### WORK INSTRUCTION
Repeat exactly the lines from the first line of the records through the line containing "microscopy captured an", and nothing more.

### DATASET
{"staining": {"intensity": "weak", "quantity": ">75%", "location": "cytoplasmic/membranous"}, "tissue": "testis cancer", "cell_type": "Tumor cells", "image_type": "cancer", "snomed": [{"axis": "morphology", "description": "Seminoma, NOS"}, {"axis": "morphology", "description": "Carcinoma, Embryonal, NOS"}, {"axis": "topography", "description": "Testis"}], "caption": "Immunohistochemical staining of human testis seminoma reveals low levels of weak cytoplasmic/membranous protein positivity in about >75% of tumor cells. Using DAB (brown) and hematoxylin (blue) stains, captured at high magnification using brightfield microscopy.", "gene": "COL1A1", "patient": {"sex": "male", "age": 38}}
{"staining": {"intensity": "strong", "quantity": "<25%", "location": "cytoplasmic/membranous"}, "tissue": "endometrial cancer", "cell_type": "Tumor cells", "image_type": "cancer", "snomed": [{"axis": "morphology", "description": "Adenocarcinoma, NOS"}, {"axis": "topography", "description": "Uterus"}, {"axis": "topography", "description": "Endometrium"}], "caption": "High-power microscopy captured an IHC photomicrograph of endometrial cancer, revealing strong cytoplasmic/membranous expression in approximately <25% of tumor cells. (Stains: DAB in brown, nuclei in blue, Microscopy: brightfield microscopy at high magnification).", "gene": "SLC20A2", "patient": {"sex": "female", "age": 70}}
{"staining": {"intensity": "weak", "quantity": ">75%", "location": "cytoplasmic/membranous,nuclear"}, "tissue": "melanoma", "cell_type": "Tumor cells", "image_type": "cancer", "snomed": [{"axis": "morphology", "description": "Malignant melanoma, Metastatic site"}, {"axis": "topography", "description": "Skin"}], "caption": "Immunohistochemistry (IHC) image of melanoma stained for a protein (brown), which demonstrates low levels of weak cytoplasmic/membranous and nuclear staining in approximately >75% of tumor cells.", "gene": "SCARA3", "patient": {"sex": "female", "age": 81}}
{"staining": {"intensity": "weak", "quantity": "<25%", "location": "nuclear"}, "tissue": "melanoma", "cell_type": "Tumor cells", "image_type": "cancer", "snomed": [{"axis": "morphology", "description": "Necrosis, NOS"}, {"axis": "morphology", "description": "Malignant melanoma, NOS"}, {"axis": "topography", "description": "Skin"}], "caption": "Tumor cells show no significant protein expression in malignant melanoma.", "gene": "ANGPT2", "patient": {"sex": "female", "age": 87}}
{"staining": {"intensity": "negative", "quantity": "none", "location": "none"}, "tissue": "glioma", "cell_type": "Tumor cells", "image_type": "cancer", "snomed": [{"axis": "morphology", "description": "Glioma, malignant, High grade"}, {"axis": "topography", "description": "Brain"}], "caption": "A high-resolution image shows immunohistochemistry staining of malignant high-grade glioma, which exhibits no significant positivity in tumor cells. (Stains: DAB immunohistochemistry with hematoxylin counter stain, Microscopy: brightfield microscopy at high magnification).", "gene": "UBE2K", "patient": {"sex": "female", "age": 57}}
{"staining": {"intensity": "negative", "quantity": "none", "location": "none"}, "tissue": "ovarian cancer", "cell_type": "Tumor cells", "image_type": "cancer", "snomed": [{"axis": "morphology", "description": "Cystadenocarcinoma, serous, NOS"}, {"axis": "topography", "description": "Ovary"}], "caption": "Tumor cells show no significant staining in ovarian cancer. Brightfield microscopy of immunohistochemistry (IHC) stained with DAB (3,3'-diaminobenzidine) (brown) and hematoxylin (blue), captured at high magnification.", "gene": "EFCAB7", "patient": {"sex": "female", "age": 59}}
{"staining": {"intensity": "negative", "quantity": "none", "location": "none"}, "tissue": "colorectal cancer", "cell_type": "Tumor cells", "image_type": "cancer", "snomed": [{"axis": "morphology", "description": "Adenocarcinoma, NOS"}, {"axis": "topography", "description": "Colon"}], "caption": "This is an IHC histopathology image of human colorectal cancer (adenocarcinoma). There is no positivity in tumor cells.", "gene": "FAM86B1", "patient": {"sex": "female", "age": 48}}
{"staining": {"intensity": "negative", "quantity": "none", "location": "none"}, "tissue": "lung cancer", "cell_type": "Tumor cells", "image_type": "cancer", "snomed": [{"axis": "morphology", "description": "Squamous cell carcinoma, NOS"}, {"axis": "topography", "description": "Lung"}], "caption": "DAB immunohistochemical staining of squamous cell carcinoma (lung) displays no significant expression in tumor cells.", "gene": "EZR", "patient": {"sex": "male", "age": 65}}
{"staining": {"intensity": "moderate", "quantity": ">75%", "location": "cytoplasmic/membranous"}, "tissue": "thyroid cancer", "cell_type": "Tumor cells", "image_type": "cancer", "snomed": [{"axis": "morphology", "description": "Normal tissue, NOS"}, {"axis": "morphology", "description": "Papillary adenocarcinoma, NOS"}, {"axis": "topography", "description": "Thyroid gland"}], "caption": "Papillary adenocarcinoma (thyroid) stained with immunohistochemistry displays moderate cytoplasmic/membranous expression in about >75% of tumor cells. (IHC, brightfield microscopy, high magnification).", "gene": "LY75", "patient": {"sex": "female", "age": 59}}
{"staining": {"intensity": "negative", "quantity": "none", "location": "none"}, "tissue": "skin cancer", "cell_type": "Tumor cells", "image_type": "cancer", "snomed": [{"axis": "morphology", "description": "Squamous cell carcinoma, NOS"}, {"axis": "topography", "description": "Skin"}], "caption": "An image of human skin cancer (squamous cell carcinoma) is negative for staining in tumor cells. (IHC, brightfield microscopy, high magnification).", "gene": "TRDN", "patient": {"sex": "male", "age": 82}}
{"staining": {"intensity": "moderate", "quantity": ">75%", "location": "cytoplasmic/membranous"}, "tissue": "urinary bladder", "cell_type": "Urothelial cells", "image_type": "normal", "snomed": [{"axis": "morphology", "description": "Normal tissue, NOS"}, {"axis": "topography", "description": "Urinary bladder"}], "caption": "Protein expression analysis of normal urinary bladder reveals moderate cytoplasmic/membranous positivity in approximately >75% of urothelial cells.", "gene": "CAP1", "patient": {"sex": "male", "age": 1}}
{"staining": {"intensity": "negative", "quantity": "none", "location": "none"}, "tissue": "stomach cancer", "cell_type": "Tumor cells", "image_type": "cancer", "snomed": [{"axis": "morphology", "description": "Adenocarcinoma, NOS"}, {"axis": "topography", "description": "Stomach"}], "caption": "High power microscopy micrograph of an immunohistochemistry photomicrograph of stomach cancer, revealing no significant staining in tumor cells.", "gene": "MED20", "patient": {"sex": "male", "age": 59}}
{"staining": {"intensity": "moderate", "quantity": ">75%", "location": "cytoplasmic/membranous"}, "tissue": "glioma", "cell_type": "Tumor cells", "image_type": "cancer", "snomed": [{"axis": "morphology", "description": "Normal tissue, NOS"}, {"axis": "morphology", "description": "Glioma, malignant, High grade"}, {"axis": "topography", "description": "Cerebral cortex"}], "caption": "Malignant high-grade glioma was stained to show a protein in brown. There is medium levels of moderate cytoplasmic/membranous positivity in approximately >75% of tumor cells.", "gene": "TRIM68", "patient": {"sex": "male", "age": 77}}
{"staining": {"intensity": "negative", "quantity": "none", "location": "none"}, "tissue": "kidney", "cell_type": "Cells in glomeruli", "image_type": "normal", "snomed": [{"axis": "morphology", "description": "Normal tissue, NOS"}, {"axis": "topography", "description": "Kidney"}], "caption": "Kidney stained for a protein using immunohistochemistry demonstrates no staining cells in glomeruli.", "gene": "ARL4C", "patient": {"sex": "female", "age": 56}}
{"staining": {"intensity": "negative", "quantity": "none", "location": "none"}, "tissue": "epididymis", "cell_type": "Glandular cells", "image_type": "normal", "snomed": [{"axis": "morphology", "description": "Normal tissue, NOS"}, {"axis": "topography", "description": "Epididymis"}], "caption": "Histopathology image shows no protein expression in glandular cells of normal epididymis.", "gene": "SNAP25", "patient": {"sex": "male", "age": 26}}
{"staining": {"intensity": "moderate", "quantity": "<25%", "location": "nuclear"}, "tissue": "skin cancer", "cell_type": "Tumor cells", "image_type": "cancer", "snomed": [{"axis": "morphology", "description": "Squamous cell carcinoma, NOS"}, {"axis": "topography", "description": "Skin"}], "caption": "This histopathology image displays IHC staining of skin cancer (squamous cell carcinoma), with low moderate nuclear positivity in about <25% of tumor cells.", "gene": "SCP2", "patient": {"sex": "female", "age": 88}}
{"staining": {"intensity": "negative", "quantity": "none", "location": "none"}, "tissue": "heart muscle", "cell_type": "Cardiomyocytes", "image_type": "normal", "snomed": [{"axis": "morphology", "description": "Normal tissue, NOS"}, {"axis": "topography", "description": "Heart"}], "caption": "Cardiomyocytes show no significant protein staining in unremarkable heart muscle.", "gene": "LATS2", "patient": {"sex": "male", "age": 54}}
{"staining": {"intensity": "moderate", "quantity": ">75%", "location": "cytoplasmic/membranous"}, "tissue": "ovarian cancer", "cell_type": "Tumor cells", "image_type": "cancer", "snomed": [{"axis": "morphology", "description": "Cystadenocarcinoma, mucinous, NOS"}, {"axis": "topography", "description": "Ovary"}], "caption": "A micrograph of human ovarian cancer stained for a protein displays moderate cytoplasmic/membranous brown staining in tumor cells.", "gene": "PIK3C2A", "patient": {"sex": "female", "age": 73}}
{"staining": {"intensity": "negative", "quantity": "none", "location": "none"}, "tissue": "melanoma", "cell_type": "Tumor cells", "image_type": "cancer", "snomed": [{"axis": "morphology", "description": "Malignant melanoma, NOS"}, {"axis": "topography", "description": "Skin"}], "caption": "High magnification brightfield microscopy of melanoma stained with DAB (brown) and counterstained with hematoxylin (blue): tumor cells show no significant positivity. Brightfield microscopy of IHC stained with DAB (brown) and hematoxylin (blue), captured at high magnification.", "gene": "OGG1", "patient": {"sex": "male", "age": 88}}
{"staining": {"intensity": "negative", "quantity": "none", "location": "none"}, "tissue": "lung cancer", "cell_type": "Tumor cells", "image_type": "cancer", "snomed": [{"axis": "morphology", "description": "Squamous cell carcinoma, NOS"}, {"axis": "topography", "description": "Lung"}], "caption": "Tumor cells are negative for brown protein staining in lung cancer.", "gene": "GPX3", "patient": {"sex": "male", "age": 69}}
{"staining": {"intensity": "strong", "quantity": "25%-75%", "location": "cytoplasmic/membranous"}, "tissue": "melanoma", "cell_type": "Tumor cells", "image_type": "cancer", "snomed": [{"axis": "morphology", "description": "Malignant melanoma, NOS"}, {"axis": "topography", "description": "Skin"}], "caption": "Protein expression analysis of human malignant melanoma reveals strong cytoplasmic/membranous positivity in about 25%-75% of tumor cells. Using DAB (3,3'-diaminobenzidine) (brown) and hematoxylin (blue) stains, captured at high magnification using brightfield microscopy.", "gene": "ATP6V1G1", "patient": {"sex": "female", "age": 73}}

### TASK RESPONSE
{"staining": {"intensity": "weak", "quantity": ">75%", "location": "cytoplasmic/membranous"}, "tissue": "testis cancer", "cell_type": "Tumor cells", "image_type": "cancer", "snomed": [{"axis": "morphology", "description": "Seminoma, NOS"}, {"axis": "morphology", "description": "Carcinoma, Embryonal, NOS"}, {"axis": "topography", "description": "Testis"}], "caption": "Immunohistochemical staining of human testis seminoma reveals low levels of weak cytoplasmic/membranous protein positivity in about >75% of tumor cells. Using DAB (brown) and hematoxylin (blue) stains, captured at high magnification using brightfield microscopy.", "gene": "COL1A1", "patient": {"sex": "male", "age": 38}}
{"staining": {"intensity": "strong", "quantity": "<25%", "location": "cytoplasmic/membranous"}, "tissue": "endometrial cancer", "cell_type": "Tumor cells", "image_type": "cancer", "snomed": [{"axis": "morphology", "description": "Adenocarcinoma, NOS"}, {"axis": "topography", "description": "Uterus"}, {"axis": "topography", "description": "Endometrium"}], "caption": "High-power microscopy captured an IHC photomicrograph of endometrial cancer, revealing strong cytoplasmic/membranous expression in approximately <25% of tumor cells. (Stains: DAB in brown, nuclei in blue, Microscopy: brightfield microscopy at high magnification).", "gene": "SLC20A2", "patient": {"sex": "female", "age": 70}}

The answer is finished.